Sunday, April 8, 2012

The second One!

The second generation of cellular system was introduced after a decade of first generation. The last decade of 19th century started off with this digital generation. 2G systems were primarily aimed towards the voice market.

There were several shortcomings of the 1G systems, like limited coverage and  lower capacity. As the popularity of cellular phones started increasing , the capacity of cellular systems was a challenge for the service providers.
Another shortcoming of 1G systems was the limited ability of the controller and the phones to exchange information during the course of a call. The control information was passed through the voice channel in a "blank and burst" basis. That means speech was briefly( 100 ms or may be more) interrupted whenever  
the control message moves phone and the base station. I am sure this was a major issue as QoS was degraded. 

The shift from analog to digital enhanced the performance of cellular systems. 
Secondly to meet the increasing demands following techniques were used
1. The reuse of spectrum efficient digital speech codecs.
2. multiplexing techniques (frequency / time)
3. higher(tighter) frequency reuse by better performance of digital modulation and coding

There were several major 2G standards like GSM, IS-95 CDMA, IS- 135 TDMA.

1. GSM : This system originated in Europe in 1990. The frequency bands used are 850/900 MHz, 1.8/1.9 GHz with channel bandwidth of 200kHz.

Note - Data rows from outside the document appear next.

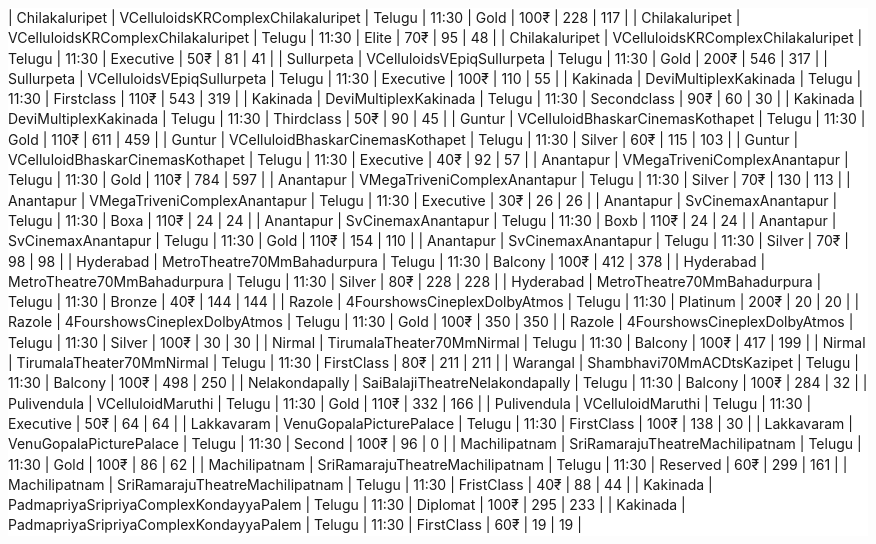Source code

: | Chilakaluripet | VCelluloidsKRComplexChilakaluripet                  | Telugu   | 11:30 | Gold            |  100₹ |      228 |    117 |
| Chilakaluripet | VCelluloidsKRComplexChilakaluripet                  | Telugu   | 11:30 | Elite           |   70₹ |       95 |     48 |
| Chilakaluripet | VCelluloidsKRComplexChilakaluripet                  | Telugu   | 11:30 | Executive       |   50₹ |       81 |     41 |
| Sullurpeta     | VCelluloidsVEpiqSullurpeta                          | Telugu   | 11:30 | Gold            |  200₹ |      546 |    317 |
| Sullurpeta     | VCelluloidsVEpiqSullurpeta                          | Telugu   | 11:30 | Executive       |  100₹ |      110 |     55 |
| Kakinada       | DeviMultiplexKakinada                               | Telugu   | 11:30 | Firstclass      |  110₹ |      543 |    319 |
| Kakinada       | DeviMultiplexKakinada                               | Telugu   | 11:30 | Secondclass     |   90₹ |       60 |     30 |
| Kakinada       | DeviMultiplexKakinada                               | Telugu   | 11:30 | Thirdclass      |   50₹ |       90 |     45 |
| Guntur         | VCelluloidBhaskarCinemasKothapet                    | Telugu   | 11:30 | Gold            |  110₹ |      611 |    459 |
| Guntur         | VCelluloidBhaskarCinemasKothapet                    | Telugu   | 11:30 | Silver          |   60₹ |      115 |    103 |
| Guntur         | VCelluloidBhaskarCinemasKothapet                    | Telugu   | 11:30 | Executive       |   40₹ |       92 |     57 |
| Anantapur      | VMegaTriveniComplexAnantapur                        | Telugu   | 11:30 | Gold            |  110₹ |      784 |    597 |
| Anantapur      | VMegaTriveniComplexAnantapur                        | Telugu   | 11:30 | Silver          |   70₹ |      130 |    113 |
| Anantapur      | VMegaTriveniComplexAnantapur                        | Telugu   | 11:30 | Executive       |   30₹ |       26 |     26 |
| Anantapur      | SvCinemaxAnantapur                                  | Telugu   | 11:30 | Boxa            |  110₹ |       24 |     24 |
| Anantapur      | SvCinemaxAnantapur                                  | Telugu   | 11:30 | Boxb            |  110₹ |       24 |     24 |
| Anantapur      | SvCinemaxAnantapur                                  | Telugu   | 11:30 | Gold            |  110₹ |      154 |    110 |
| Anantapur      | SvCinemaxAnantapur                                  | Telugu   | 11:30 | Silver          |   70₹ |       98 |     98 |
| Hyderabad      | MetroTheatre70MmBahadurpura                         | Telugu   | 11:30 | Balcony         |  100₹ |      412 |    378 |
| Hyderabad      | MetroTheatre70MmBahadurpura                         | Telugu   | 11:30 | Silver          |   80₹ |      228 |    228 |
| Hyderabad      | MetroTheatre70MmBahadurpura                         | Telugu   | 11:30 | Bronze          |   40₹ |      144 |    144 |
| Razole         | 4FourshowsCineplexDolbyAtmos                        | Telugu   | 11:30 | Platinum        |  200₹ |       20 |     20 |
| Razole         | 4FourshowsCineplexDolbyAtmos                        | Telugu   | 11:30 | Gold            |  100₹ |      350 |    350 |
| Razole         | 4FourshowsCineplexDolbyAtmos                        | Telugu   | 11:30 | Silver          |  100₹ |       30 |     30 |
| Nirmal         | TirumalaTheater70MmNirmal                           | Telugu   | 11:30 | Balcony         |  100₹ |      417 |    199 |
| Nirmal         | TirumalaTheater70MmNirmal                           | Telugu   | 11:30 | FirstClass      |   80₹ |      211 |    211 |
| Warangal       | Shambhavi70MmACDtsKazipet                           | Telugu   | 11:30 | Balcony         |  100₹ |      498 |    250 |
| Nelakondapally | SaiBalajiTheatreNelakondapally                      | Telugu   | 11:30 | Balcony         |  100₹ |      284 |     32 |
| Pulivendula    | VCelluloidMaruthi                                   | Telugu   | 11:30 | Gold            |  110₹ |      332 |    166 |
| Pulivendula    | VCelluloidMaruthi                                   | Telugu   | 11:30 | Executive       |   50₹ |       64 |     64 |
| Lakkavaram     | VenuGopalaPicturePalace                             | Telugu   | 11:30 | FirstClass      |  100₹ |      138 |     30 |
| Lakkavaram     | VenuGopalaPicturePalace                             | Telugu   | 11:30 | Second          |  100₹ |       96 |      0 |
| Machilipatnam  | SriRamarajuTheatreMachilipatnam                     | Telugu   | 11:30 | Gold            |  100₹ |       86 |     62 |
| Machilipatnam  | SriRamarajuTheatreMachilipatnam                     | Telugu   | 11:30 | Reserved        |   60₹ |      299 |    161 |
| Machilipatnam  | SriRamarajuTheatreMachilipatnam                     | Telugu   | 11:30 | FristClass      |   40₹ |       88 |     44 |
| Kakinada       | PadmapriyaSripriyaComplexKondayyaPalem              | Telugu   | 11:30 | Diplomat        |  100₹ |      295 |    233 |
| Kakinada       | PadmapriyaSripriyaComplexKondayyaPalem              | Telugu   | 11:30 | FirstClass      |   60₹ |       19 |     19 |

These systems were either TDMA or FDMA. FDD duplexing technique was implemented. The peak data rates supported by the system was 107 kbps(GPRS) and 384 kbps(EDGE). Typically user data rates were 20-40 kbps(GPRS) and 80-120 kbps(EDGE). The permissible latency was 600- 700 ms.

2. IS-95 : This was the first CDMA system using 850MHz/1.9 GHz frequency bands with 1.25 MHz channel bandwidth. The peak data rate was 115 kbps but typically a user could get a data rate upto 64 kbps. The user plane latency was greater than 600ms. (FYI : for LTE the latency is less than 100ms).

3. IS-54 : This system was later modified to IS-136. The frequency used was 850MHz/1.9 GHz with 30kHz channel bandwidth. TDMA/FDMA were the multiple access techniques. The data rate supported was very low, a peak of 12 kbps and typical user data rate was around 9 kbps.


The 2G systems not only provided improved voice quality but also supported some new applications like SMS , updates, alerts, bill payments. Later these systems were equipped to provide low data rates as well.